━━━ PAGE TEXT ━━━

In the parable of the laborers in Matthew20:1–15, the laborers who were hired first are envious. They don’t see why they shouldn’t get more—a lot more—than those hired late in the day. Our sympathies are with them. 

 

The issue seems one of pure justice: if you work hard and long you get rewarded; if you work just as hard and twice as long you get doubly rewarded.

 

Indeed, the system of our economy depends on us desiring what we don’t have and acquiring something similar or better of our own. That finds its application in a theology of scarcity which informs our image of God.

 

But this is a parable. Jesus is upending our social construct in order to make a larger point – beyond mere justice – a theological point with practical implications about the lavish abundance of God’s creation.

 

What if we thought about “daily wage” differently? What if we understood that the agreed daily wage is forgiveness and eternal life?

 

Ah, now that makes a bit of a difference, doesn’t it? Remember, it’s a parable; it’s meant to provoke imagination and thought.

━━━ INFORMATION SUPPLIED ━━━

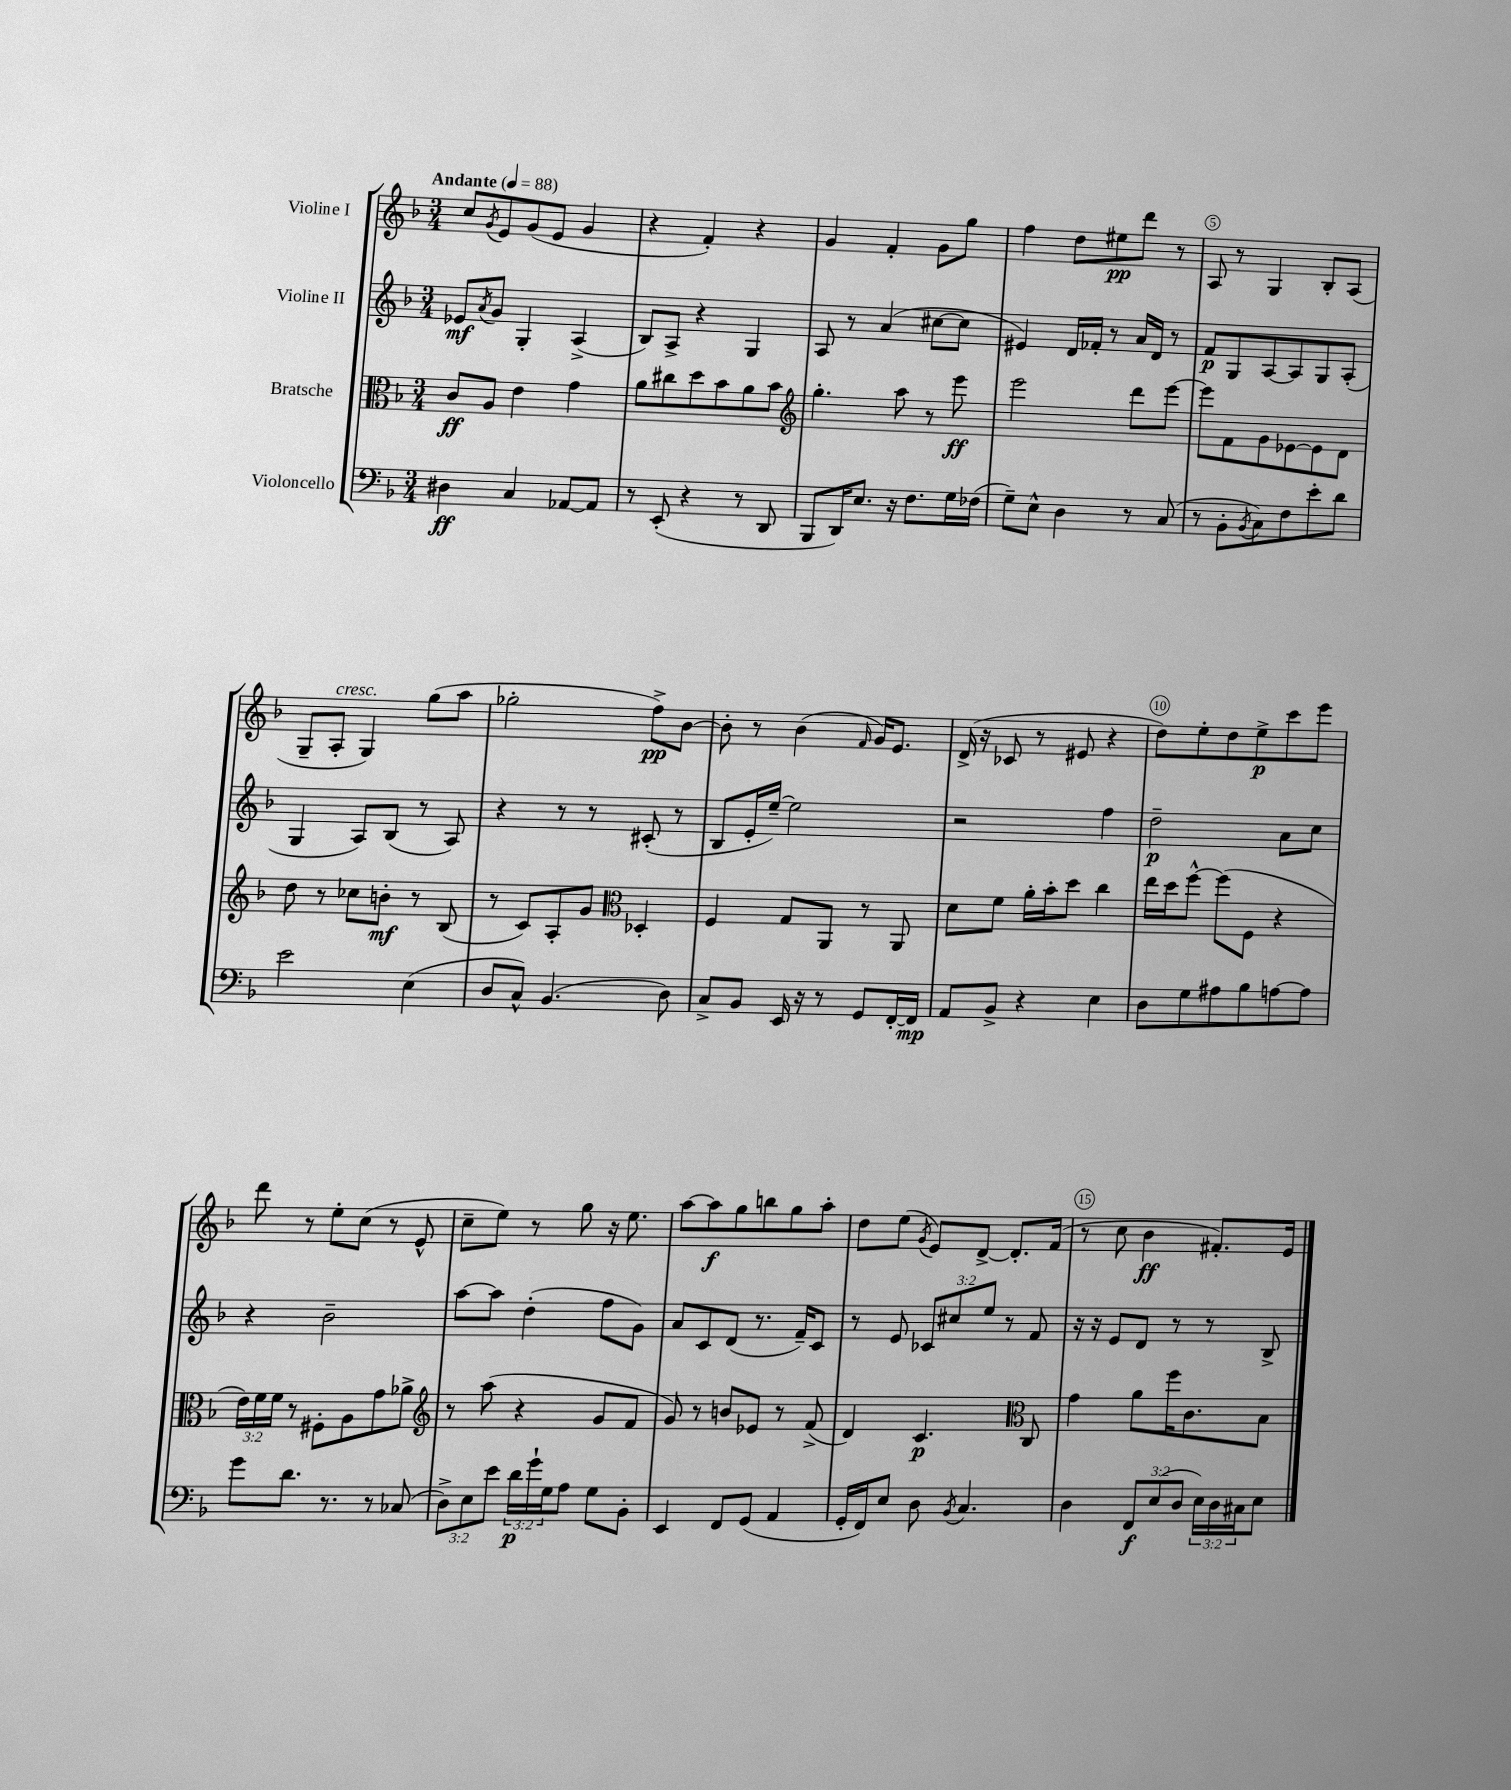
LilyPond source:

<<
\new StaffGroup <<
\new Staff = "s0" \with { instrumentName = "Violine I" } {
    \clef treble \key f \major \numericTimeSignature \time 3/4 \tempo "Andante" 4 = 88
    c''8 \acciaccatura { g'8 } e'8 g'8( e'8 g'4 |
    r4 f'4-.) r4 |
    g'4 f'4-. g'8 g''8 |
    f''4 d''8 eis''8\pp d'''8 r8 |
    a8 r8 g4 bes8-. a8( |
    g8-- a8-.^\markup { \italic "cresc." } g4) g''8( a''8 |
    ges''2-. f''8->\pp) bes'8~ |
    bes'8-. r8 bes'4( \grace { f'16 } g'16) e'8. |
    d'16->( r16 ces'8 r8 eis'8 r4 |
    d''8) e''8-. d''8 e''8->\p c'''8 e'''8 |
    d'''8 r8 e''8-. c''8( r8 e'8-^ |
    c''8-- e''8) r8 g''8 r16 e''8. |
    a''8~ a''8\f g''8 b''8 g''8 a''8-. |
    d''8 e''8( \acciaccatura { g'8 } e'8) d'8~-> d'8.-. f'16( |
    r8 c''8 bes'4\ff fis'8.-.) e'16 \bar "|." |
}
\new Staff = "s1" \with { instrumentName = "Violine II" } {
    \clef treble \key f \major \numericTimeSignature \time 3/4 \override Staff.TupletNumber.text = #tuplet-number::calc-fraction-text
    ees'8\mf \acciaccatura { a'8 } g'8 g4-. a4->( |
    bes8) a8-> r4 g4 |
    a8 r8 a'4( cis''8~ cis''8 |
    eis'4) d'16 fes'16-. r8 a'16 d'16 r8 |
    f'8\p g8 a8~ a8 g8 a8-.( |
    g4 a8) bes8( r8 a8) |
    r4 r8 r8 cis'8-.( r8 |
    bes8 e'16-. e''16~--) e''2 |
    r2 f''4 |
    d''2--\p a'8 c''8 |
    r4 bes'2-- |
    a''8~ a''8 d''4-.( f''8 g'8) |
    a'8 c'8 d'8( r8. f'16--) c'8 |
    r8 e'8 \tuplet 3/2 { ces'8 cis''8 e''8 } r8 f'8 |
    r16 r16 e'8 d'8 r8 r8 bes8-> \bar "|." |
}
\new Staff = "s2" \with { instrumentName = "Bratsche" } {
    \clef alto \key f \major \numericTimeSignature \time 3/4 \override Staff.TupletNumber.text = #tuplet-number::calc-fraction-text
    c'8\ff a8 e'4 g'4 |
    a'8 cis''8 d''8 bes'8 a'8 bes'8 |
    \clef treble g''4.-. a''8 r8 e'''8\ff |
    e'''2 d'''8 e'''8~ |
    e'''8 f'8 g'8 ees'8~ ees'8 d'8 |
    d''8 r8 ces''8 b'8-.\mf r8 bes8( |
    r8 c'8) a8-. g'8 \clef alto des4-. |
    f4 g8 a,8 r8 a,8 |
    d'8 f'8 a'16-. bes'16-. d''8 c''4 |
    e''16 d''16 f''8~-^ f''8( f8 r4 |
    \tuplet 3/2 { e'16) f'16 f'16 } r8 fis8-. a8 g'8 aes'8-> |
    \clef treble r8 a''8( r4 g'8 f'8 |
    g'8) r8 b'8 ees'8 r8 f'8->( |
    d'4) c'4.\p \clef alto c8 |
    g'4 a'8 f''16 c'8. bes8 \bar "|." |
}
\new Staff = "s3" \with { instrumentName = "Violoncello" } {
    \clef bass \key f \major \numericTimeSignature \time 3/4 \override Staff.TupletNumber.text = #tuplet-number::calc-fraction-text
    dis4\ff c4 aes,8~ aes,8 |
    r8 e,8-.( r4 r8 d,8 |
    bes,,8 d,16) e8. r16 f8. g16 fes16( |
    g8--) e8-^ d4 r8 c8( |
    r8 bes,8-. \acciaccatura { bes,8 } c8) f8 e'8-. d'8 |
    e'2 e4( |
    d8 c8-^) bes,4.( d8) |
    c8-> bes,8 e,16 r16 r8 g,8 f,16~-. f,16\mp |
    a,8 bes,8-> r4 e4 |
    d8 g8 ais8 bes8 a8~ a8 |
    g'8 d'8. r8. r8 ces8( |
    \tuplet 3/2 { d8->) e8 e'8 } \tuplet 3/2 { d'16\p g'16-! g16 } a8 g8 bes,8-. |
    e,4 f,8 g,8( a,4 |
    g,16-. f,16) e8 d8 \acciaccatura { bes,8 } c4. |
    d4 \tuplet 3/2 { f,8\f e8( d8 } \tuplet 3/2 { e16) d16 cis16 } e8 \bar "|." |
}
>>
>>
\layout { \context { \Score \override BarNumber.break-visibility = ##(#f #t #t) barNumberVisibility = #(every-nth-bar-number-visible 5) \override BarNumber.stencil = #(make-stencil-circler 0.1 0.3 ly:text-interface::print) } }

━━━

§ WRITTEN TASK 1: In the reflection on the parable of the laborers, do these statements agree with the text? Answer yes or no for each and quote the words that decide it. (a) The laborers hired first are envious. (b) The economy depends on people being content with what they already have. (c) The agreed daily wage might be understood as forgiveness and eternal life.
§ WRITTEN TASK 2: Write out the part of the reflection on the parable of the laborers that opens with the words "In the parable" and closes with "get doubly rewarded.", word for word.
§ WRITTEN TASK 3: According to the reflection on the parable of the laborers, what is a parable meant to provoke?

§ EXERCISE SOLUTION 1:
(a) Yes: "the laborers who were hired first are envious."
(b) No: "the system of our economy depends on us desiring what we don’t have and acquiring something similar or better of our own."
(c) Yes: "What if we understood that the agreed daily wage is forgiveness and eternal life?"

§ EXERCISE SOLUTION 2:
In the parable of the laborers in Matthew20:1–15, the laborers who were hired first are envious. They don’t see why they shouldn’t get more—a lot more—than those hired late in the day. Our sympathies are with them. 

 

The issue seems one of pure justice: if you work hard and long you get rewarded; if you work just as hard and twice as long you get doubly rewarded.

§ EXERCISE SOLUTION 3: Imagination and thought.